江晚棠敏锐的察觉到姬无渊此刻情绪的不对劲。

    很明显,他心情很糟。

    也是,被自己后宫的女人绿了,换成哪个帝王心情都不会太好。

    她抬眸看向他,撞进男人幽暗深邃的目光中。

    江晚棠怔了怔,突兀的抬手摸了摸他的头,像极了在给当初她在山野养的那条大黑狗顺毛。
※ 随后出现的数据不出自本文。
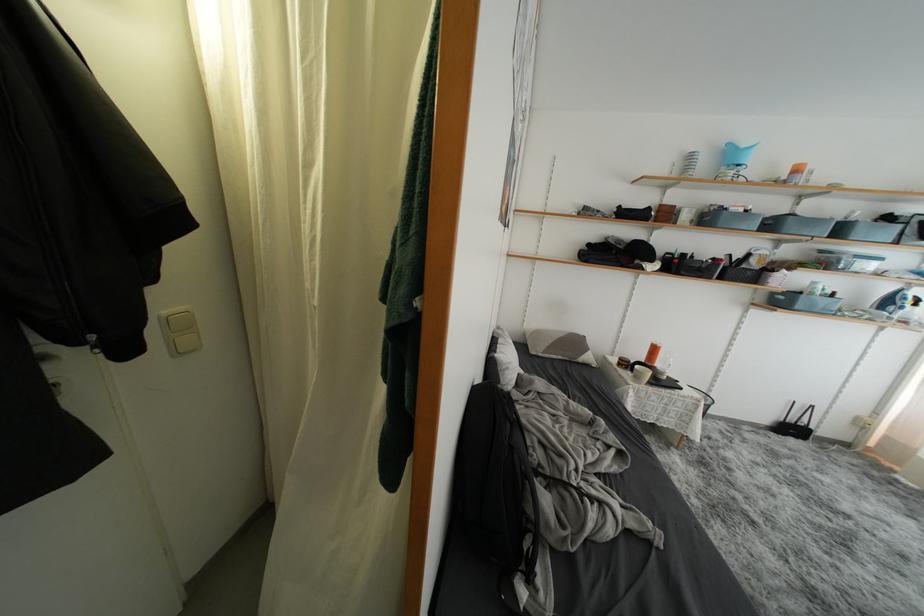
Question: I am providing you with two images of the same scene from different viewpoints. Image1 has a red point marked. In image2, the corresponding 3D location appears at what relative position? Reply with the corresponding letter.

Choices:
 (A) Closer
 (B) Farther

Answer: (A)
    她这样的反应在姬无渊的意料之外,他一愣,之后抿了抿唇角,等她的回答。

    亦或者说,宣判。

    她会说,怕,陛下不该这样凶狠残暴。

    甚至,她可能会因害怕自己,想逃。

    如果是这样,他可能会将她关起来才好。

    姬无渊这般想着,捏着她绣鞋的手,指骨用力到微微泛白。

    江晚棠看着他脸上神情的细微变化,心中无声叹息:好端端的暴君,怎的突然黑化了一样?

    她眨了眨眼,突然主动伸手抱上他的脖颈,在他耳旁轻声道:“臣妾不怕。”

    姬无渊愣了愣,眼眸深沉复杂的看着她,像是在思索着她话语中几分的真实性。

    江晚棠起身笑看着他,她的话语缠绕着几分撒娇之意的甜软,尾音上扬:“陛下不相信臣妾吗?”

    姬无渊喉间生涩,看着她明媚的笑容,眼眶隐约发酸,话语艰难:“孤该相信你吗?”

    江晚棠突然有点心虚,很小声的说:“陛下,你还在生气吗?”

    姬无渊道:“没有。”

    他将她抱得更紧了一些,扣在她的腰间的手紧了又紧,隐约有占有欲浮动着。

    若是细细观察,其实是禁锢的姿态。

    “棠儿,”他低低唤她的名字,一字一顿:“孤想要你。”

    江晚棠愣了一瞬,随后在姬无渊的注视下,抬手去解开身上仅剩的衣裳。

    他是帝王,她是嫔妃,他想要,她没理由拒绝,也无法拒绝。

    姬无渊按住了她解衣裳的手,一只手扣着她的腰往怀里带,发了狠的重重亲吻下去。

    他比从前的任何一次都要吻得深入,似乎是想要用这个吻印证和求索着什么。

    他的手指捏着她的腰,不轻不重的摩挲,在上面留下了淡红的指印。

    江晚棠在他的怀中一点点软化,她一双小手用力捏着他肩膀上的衣物,乖巧的承受着他的深吻,没有一丝一毫的抗拒。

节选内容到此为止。